Schule als Nichtlehrer

  • Hallo!


    Ich will hier mal von meinem letzten "Schuljahr" erzählen.
    Ich bin wahrscheinlich zu 100% erwerbsunfähig. Zumindest hatte ich bis vor 1 Jahr ein solches Attest vom Gesundheitsamt. Da der 27. Geburtstag eine magische Grenze ist, bin ich danach rausgefallen und es hat keinen interessiert. Deswegen hab ich kein aktuelles Attest.
    Allerdings wollte ich trotz Erwerbsunfähigkeit nicht mehr länger nur Zuhause rumsitzen. Deswegen hatte ich mich spontan bei einer Berufsschule beworben. Die Schule kannte ich bereits weil ich 2x Schülerin war (Ausbildungsversuche die ich abbrechen musste) und dadurch Freundschaft mit einer lieben Lehrerin geschlossen habe.


    Ich hatte den Vorschlag gemacht zur Unterstützung der Lehrkraft mit in Klassen des VABs (Vorbereitung Arbeit und Beruf) und BEJ (Berufs Einstiegs Jahr) zu gehen. Der Direktor war anfangs nicht ganz überzeugt, da ich ja kein Geld dafür bekommen könnte. So ein "Beruf" ist schließlich nicht vorgesehen. Ich wusste aber bereits das gerade diese beiden "Klassen" (sind mehrere pro Jahrgang) oft recht Betreuungsintensiv sind und gerade im VAB zu 99% ehemalige Schüler von Förderschulen sitzen die dort versuchen ihren Hauptschulabschluss zu machen.
    Am Ende konnte ich den Direktor überzeugen dieses Experiment zu wagen, weil es mir weniger um das Geld, sondern mehr um Tagesstruktur und etwas sinnvolles tun ging.

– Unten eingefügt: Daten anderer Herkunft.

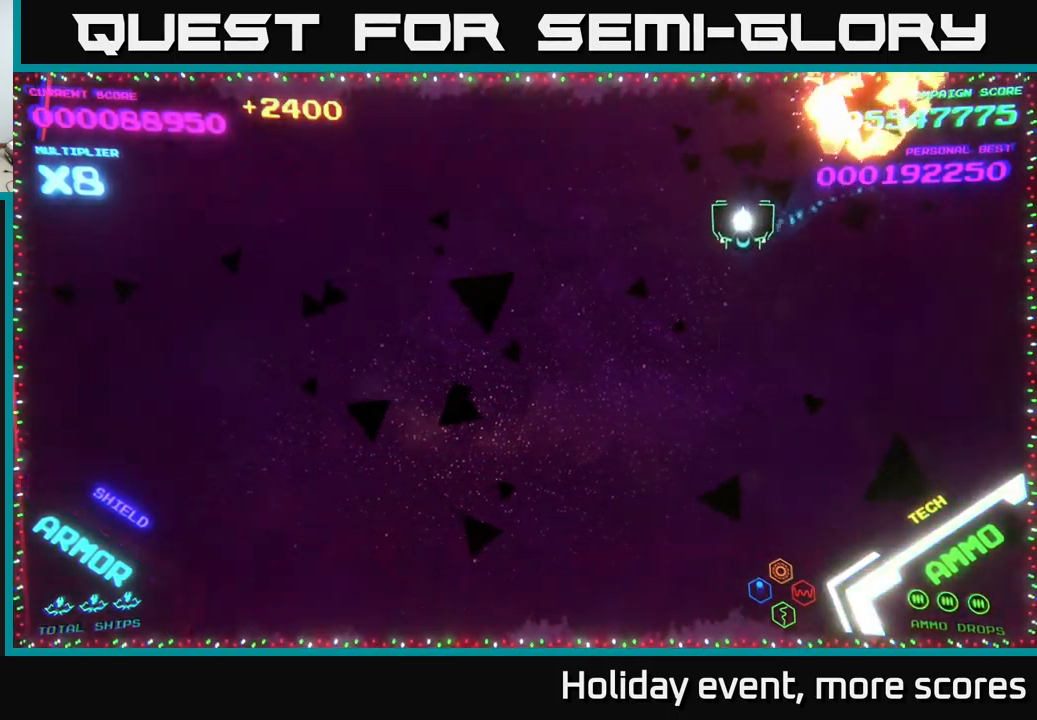
{"buttons": [], "left_stick": "down-left", "right_stick": "center", "events": [[500, "left_stick", "down-left"]]}
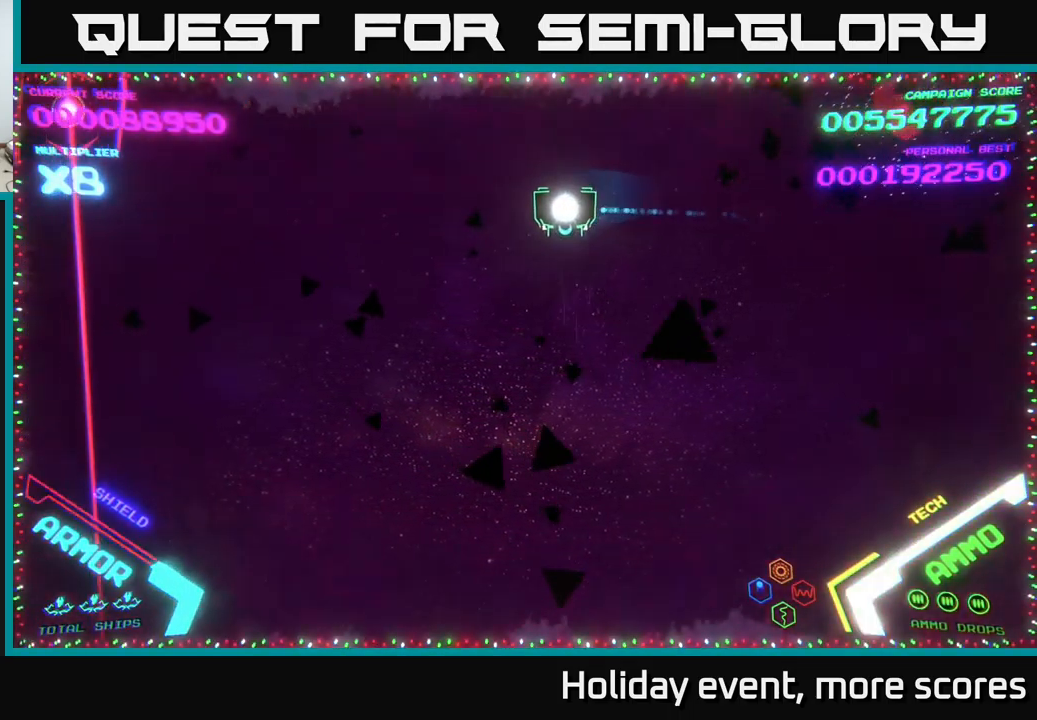
{"buttons": [], "left_stick": "left", "right_stick": "center", "events": [[133, "left_stick", "left"]]}
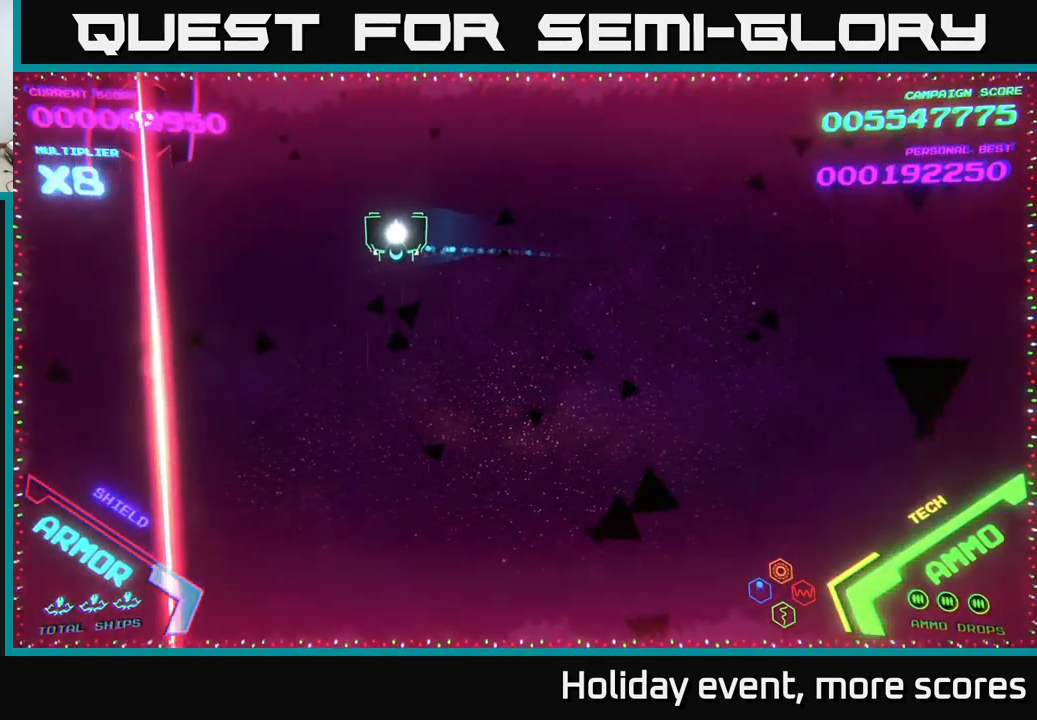
{"buttons": [], "left_stick": "center", "right_stick": "center", "events": [[383, "left_stick", "center"]]}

    Es war ein schönes, aber auch sehr, sehr anstrengendes Schuljahr. Ich habe viel in dieser Zeit für mich selber lernen können und ich glaube ich konnte auch vielen Schülern helfen ihre Ziele zu erreichen oder zumindest sich sehr zu verbessern.
    Allerdings sind mir auch viele Probleme aufgefallen, die es gerade für diese Schüler besonders schwer machen und die organisatorisch nicht anders machbar sind. Ich hoffe sehr, dass das nächstes Jahr besser läuft, vor allem für die Schüler.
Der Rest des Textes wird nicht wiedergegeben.